Il termine enzima fu proposto dallo stesso Willy Kühne nel 1878, in riferimento ai fermenti non organizzati come l’invertasi, trovati all’interno della cellula del lievito, la polemica circa la definizione del nome era stata lunga e controversa ed aveva opposto Liebig e Pasteur. Lo scienziato francese nel 1860 aveva affermato che “il processo chimico della fermentazione è essenzialmente un fenomeno correlativo di un atto vitale“, e che tutti i suoi risultati gli sembravano “in completa opposizione ai punti di vista di Liebig e di Berzelius”. Sorse una polemica che contrappose i “fermenti organizzati” di Pasteur ai fermenti chiamati “non organizzati” o “solubili“, ovvero le sostanze attive già isolate, che mantenevano un buon grado di attività nelle loro soluzioni acquose. La discussione si protrasse oltre la morte dei contendenti, fino alle ricerche di Eduard Buchner (1860-1917), che fornirono nel 1897 la base di una nuova disciplina, l’enzimologia.
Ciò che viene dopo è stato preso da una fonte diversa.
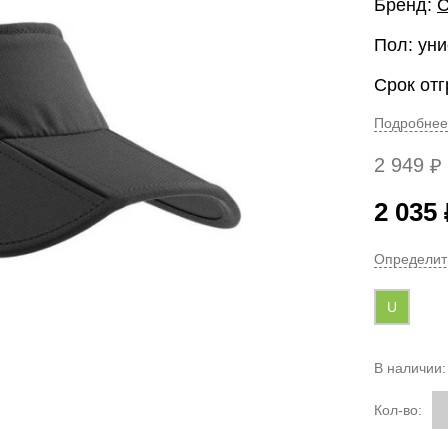
Бренд:
Пол: уни
Срок отг
Подробнее
2 949
₽
2 035
Определит
U
В наличии
Кол-во:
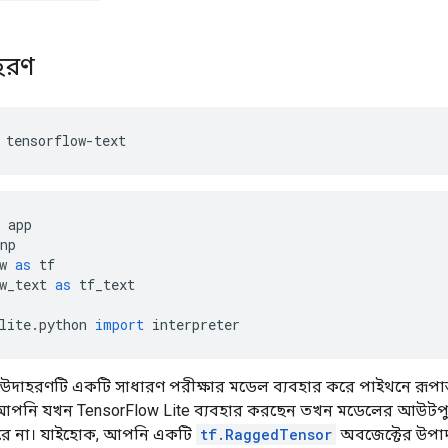
হরণ
 tensorflow
-
text
 app
np
w 
as
 tf
w_text 
as
 tf_text
lite
.
python 
import
 interpreter
দাহরণটি একটি সাধারণ পরীক্ষার মডেল ব্যবহার করে পাইথনে রূপান্তর প্
 আপনি যখন TensorFlow Lite ব্যবহার করছেন তখন মডেলের আউটপ
ারে না। যাইহোক, আপনি একটি
tf.RaggedTensor
অবজেক্টের উপাদ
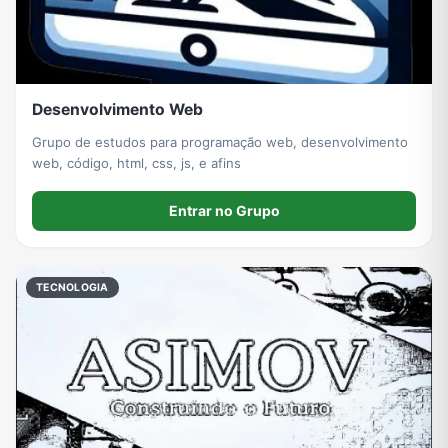
Desenvolvimento Web
Grupo de estudos para programação web, desenvolvimento
web, código, html, css, js, e afins
Entrar no Grupo
TECNOLOGIA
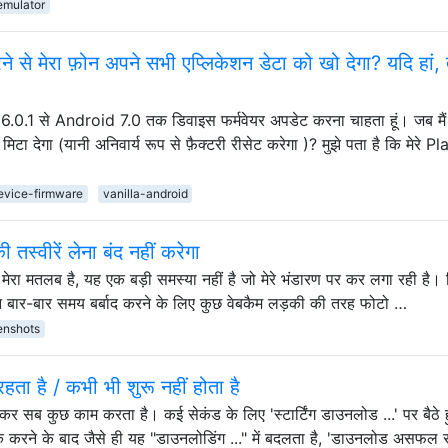
emulator
े मेरा फ़ोन अपने सभी एप्लिकेशन डेटा को खो देगा? यदि हां, तो
6.0.1 से Android 7.0 तक डिवाइस फर्मवेयर अपडेट करना चाहता हूं। जब मैं
मिटा देगा (यानी अनिवार्य रूप से फ़ैक्टरी रीसेट करेगा )? मुझे पता है कि मेरे Pl
evice-firmware
vanilla-android
स्वीरें लेना बंद नहीं करेगा
। मेरा मतलब है, यह एक बड़ी समस्या नहीं है जो मेरे भंडारण पर कर लगा रही है।
फोन बार-बार समय बर्बाद करने के लिए कुछ वेबकैम लड़की की तरह फोटो …
enshots
ता है / कभी भी शुरू नहीं होता है
र सब कुछ काम करता है। कई सेकंड के लिए 'स्टार्टिंग डाउनलोड ...' पर बैठे ह
िक करने के बाद जैसे ही यह "डाउनलोडिंग ..." में बदलता है, 'डाउनलोड असफल र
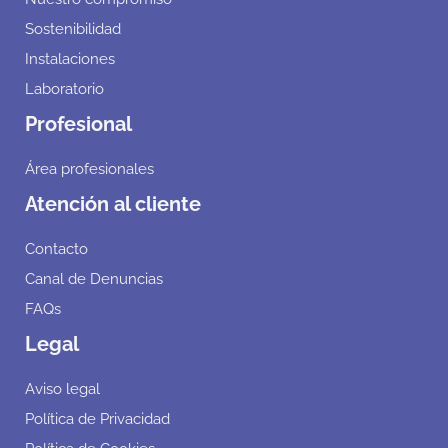
Sostenibilidad
Instalaciones
Laboratorio
Profesional
Área profesionales
Atención al cliente
Contacto
Canal de Denuncias
FAQs
Legal
Aviso legal
Política de Privacidad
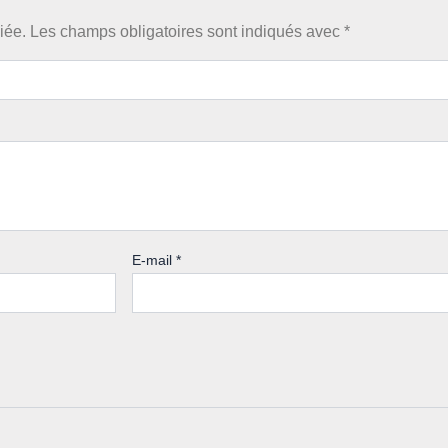
iée.
Les champs obligatoires sont indiqués avec
*
E-mail
*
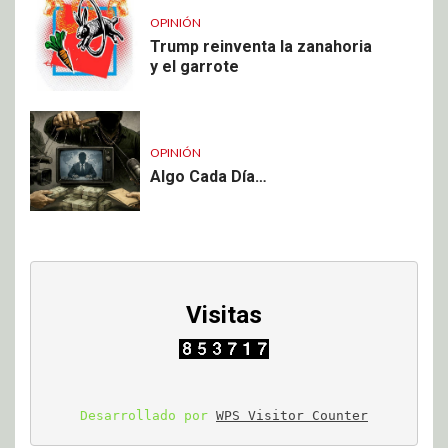
OPINIÓN
Trump reinventa la zanahoria
y el garrote
OPINIÓN
Algo Cada Día…
Visitas
Desarrollado por 
WPS Visitor Counter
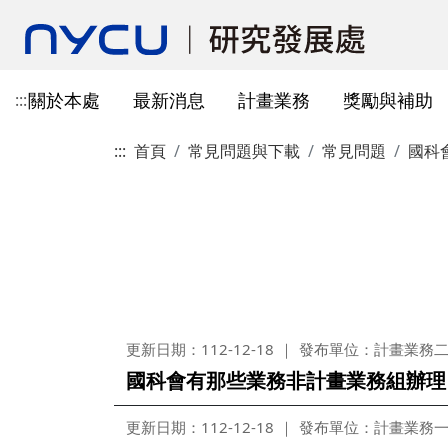
關於本處
最新消息
計畫業務
獎勵與補助
:::
:::
首頁
常見問題與下載
常見問題
國科
本處簡介
所有公告
國科會計畫資訊
獎勵與補助方案申請
教育部玉山學者計畫
獲獎訊息
學術成果發表指引
辦公室與各儀器室位置
簡介
常見問題
本處成員
獎補助公告
產學合作(非國科會)
線上作業系統連結
研發替代役
重要論文
學術合作
教育訓練公告
最新消息及教育訓練
法規查詢
資訊
專題研究計畫事項
教師及研究人員
國科會獎項
掠奪性期刊與巨錄期刊
國科會計畫
主管介紹
國內醫療院所
彈性薪資相關
法規公告
常用連結
暫留室
作業流程
研究獎勵申請
學生
教育部獎項
本校對校內學術出版實務之指
產學合作(非國科會)計畫
處本部
生物材料移轉合約(MT
研究計畫相關規定
引
計畫投標參考文件
產學合作計畫
其他公家機關獎項
國科會基礎研究核心設施預約
儀器資源相關
企劃組
本校與國內大專院校
研究中心相關
SciVal用戶資源
服務管理系統
構學術交流與合作協
本校相關表格
國際合作補助計畫
非公家機關獎項
計畫業務組
儀器資源相關
更新日期：112-12-18
發布單位：計畫業務
陽明校區-門禁及儀器預約系統
國科會有那些業務非計畫業務組辦理
本校相關表格
校內獎項
儀器資源中心
校內外獎補助
陽明校區-儀器使用費查詢
研究總中心
研發成果相關
更新日期：112-12-18
發布單位：計畫業務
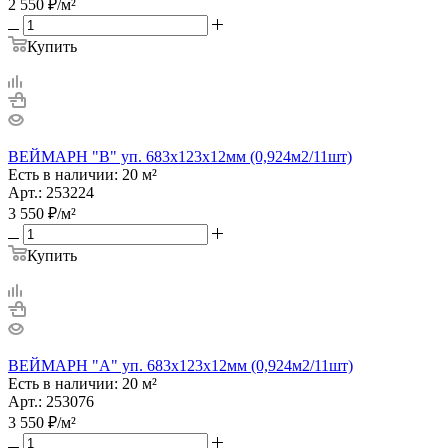
2 550
₽
/м²
Купить
ВЕЙМАРН "В" уп. 683x123x12мм (0,924м2/11шт)
Есть в наличии: 20 м²
Арт.: 253224
3 550
₽
/м²
Купить
ВЕЙМАРН "А" уп. 683x123x12мм (0,924м2/11шт)
Есть в наличии: 20 м²
Арт.: 253076
3 550
₽
/м²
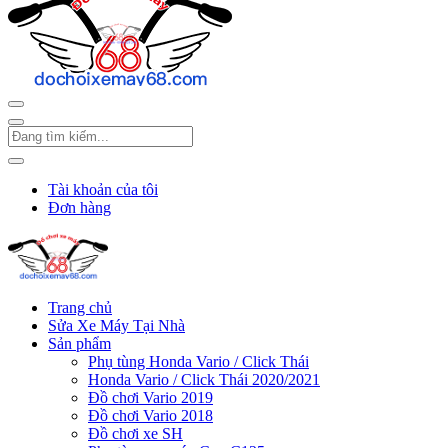
Tài khoản của tôi
Đơn hàng
Trang chủ
Sửa Xe Máy Tại Nhà
Sản phẩm
Phụ tùng Honda Vario / Click Thái
Honda Vario / Click Thái 2020/2021
Đồ chơi Vario 2019
Đồ chơi Vario 2018
Đồ chơi xe SH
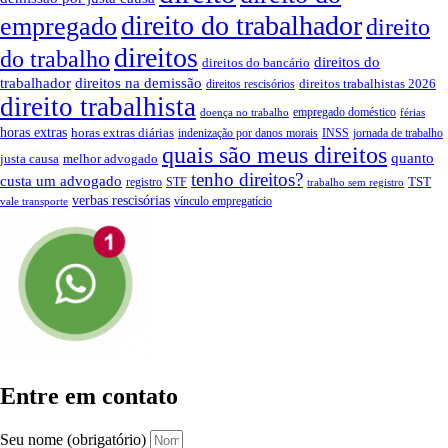
direito do trabalhador
empregado
direito
direitos
do trabalho
direitos do
direitos do bancário
trabalhador
direitos na demissão
direitos trabalhistas 2026
direitos rescisórios
direito trabalhista
empregado doméstico
doença no trabalho
férias
horas extras
horas extras diárias
indenização por danos morais
INSS
jornada de trabalho
quais são meus direitos
quanto
justa causa
melhor advogado
tenho direitos?
custa um advogado
TST
registro
STF
trabalho sem registro
verbas rescisórias
vínculo empregatício
vale transporte
Entre em contato
Seu nome (obrigatório)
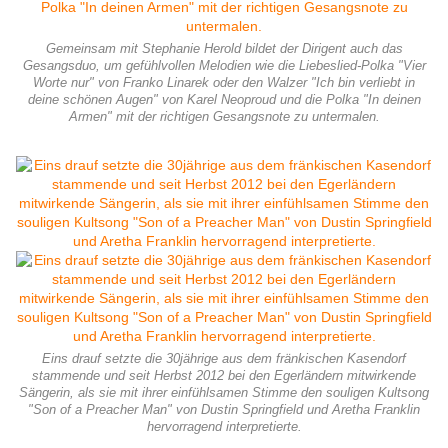
Gemeinsam mit Stephanie Herold bildet der Dirigent auch das
Gesangsduo, um gefühlvollen Melodien wie die Liebeslied-Polka "Vier
Worte nur" von Franko Linarek oder den Walzer "Ich bin verliebt in
deine schönen Augen" von Karel Neoproud und die Polka "In deinen
Armen" mit der richtigen Gesangsnote zu untermalen.
Eins drauf setzte die 30jährige aus dem fränkischen Kasendorf
stammende und seit Herbst 2012 bei den Egerländern mitwirkende
Sängerin, als sie mit ihrer einfühlsamen Stimme den souligen Kultsong
"Son of a Preacher Man" von Dustin Springfield und Aretha Franklin
hervorragend interpretierte.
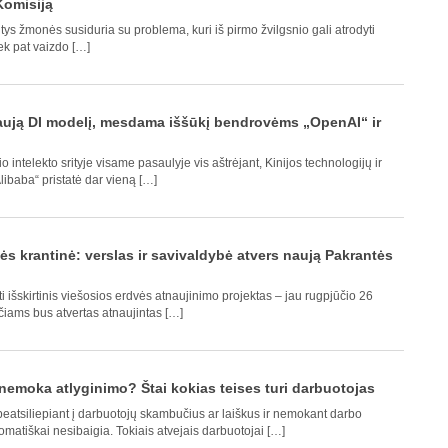
Komisiją
tys žmonės susiduria su problema, kuri iš pirmo žvilgsnio gali atrodyti
ek pat vaizdo […]
naują DI modelį, mesdama iššūkį bendrovėms „OpenAI“ ir
 intelekto srityje visame pasaulyje vis aštrėjant, Kinijos technologijų ir
libaba“ pristatė dar vieną […]
s krantinė: verslas ir savivaldybė atvers naują Pakrantės
 išskirtinis viešosios erdvės atnaujinimo projektas – jau rugpjūčio 26
čiams bus atvertas atnaujintas […]
nemoka atlyginimo? Štai kokias teises turi darbuotojas
eatsiliepiant į darbuotojų skambučius ar laiškus ir nemokant darbo
matiškai nesibaigia. Tokiais atvejais darbuotojai […]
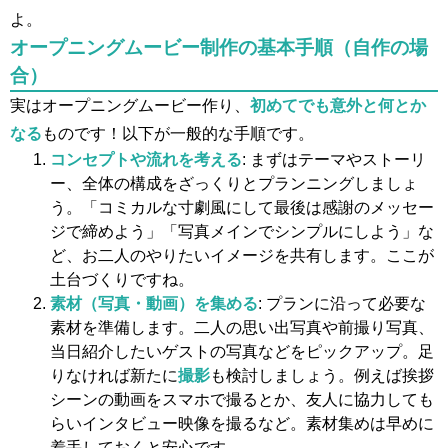
よ。
オープニングムービー制作の基本手順（自作の場
合）
実はオープニングムービー作り、
初めてでも意外と何とか
なる
ものです！以下が一般的な手順です。
コンセプトや流れを考える
: まずはテーマやストーリ
ー、全体の構成をざっくりとプランニングしましょ
う。「コミカルな寸劇風にして最後は感謝のメッセー
ジで締めよう」「写真メインでシンプルにしよう」な
ど、お二人のやりたいイメージを共有します。ここが
土台づくりですね。
素材（写真・動画）を集める
: プランに沿って必要な
素材を準備します。二人の思い出写真や前撮り写真、
当日紹介したいゲストの写真などをピックアップ。足
りなければ新たに
撮影
も検討しましょう。例えば挨拶
シーンの動画をスマホで撮るとか、友人に協力しても
らいインタビュー映像を撮るなど。素材集めは早めに
着手しておくと安心です。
Fin dall’ultimo decennio dell’ottocento Eduard Buchner aveva lavorato, presso l’Istituto di Baeyer a Monaco, sullo studio delle fermentazioni. Il fratello maggiore Hans, successivamente divenuto ordinario di igiene in quella città, era un batteriologo e cercava conferma alla sua teoria che tossine e antitossine avessero origine nel protoplasma batterico, percorrendo questa via chiese l’aiuto del fratello chimico per isolare le proteine del protoplasma cellulare, per studiarne l’intervento nei processi immunitari. La ricerca non ebbe nemmeno inizio in quanto Eduard non ottenne l’autorizzazione dalla Bayer, per la quale lavorava. Nel 1896 Hans Buchner, ormai divenuto professore, riprese le ricerche nel suo istituto con Hahn, un assistente, affrontando, tanto per cominciare, la difficoltà della conservazione del succo di lievito, in vero con un sistema semplicissimo, impiegando lo zucchero come antifermentativo. Con l’aiuto del fratello Eduard gli esperimenti proseguirono e i due si accorsero che con l’aggiunta di glucosio, nella misura del 40%, nel composto si sviluppava una vera corrente di bollicine. Dopo una lunga serie di esperienze di controllo i due si rivolsero nel 1897 alle rispettive comunità, i medici di Monaco e chimici tedeschi, l’articolo di Eduard Buchner apparve sui Berichte con il titolo “Fermentazione alcoolica senza cellule di lievito“.
La dialettica scientifica attorno enzimi intanto proseguiva, nel 1907 Fischer animò una polemica sulla natura proteica della saccarasi, in cui negava la specificità della parte proteica e affermava la separabilità chimica della parte dotata di proprietà catalitiche. Willstätter sostenne a lungo questo modello di enzima, basato su una componente colloidale, non specifica, che funzionava da supporto trasportatore, e su una componente catalitica, di dimensioni molecolari ridotte, come tutte le normali molecole organiche. La teoria era sostenuta dalla preparazione di soluzioni che mostravano ancora una particolare attività enzimatica, ma che non davano più le reazioni tipiche delle proteine. La fine di questa teoria biocolloidale giunse nel 1926 con la cristallizzazione da parte di J.B.Sumner (1887-1955) dell’ureasi, un enzima in grado di scomporre l’urea e ricavato dai legumi, segui la lenta accettazione della natura macromolecolare delle proteine, e la dimostrazione che le soluzioni di Willstätter non denunciavano la presenza di proteine per il semplice fatto che gli enzimi erano cataliticamente attivi a concentrazioni così basse da non poter essere rivelati con le normali reazioni di riconoscimento delle proteine.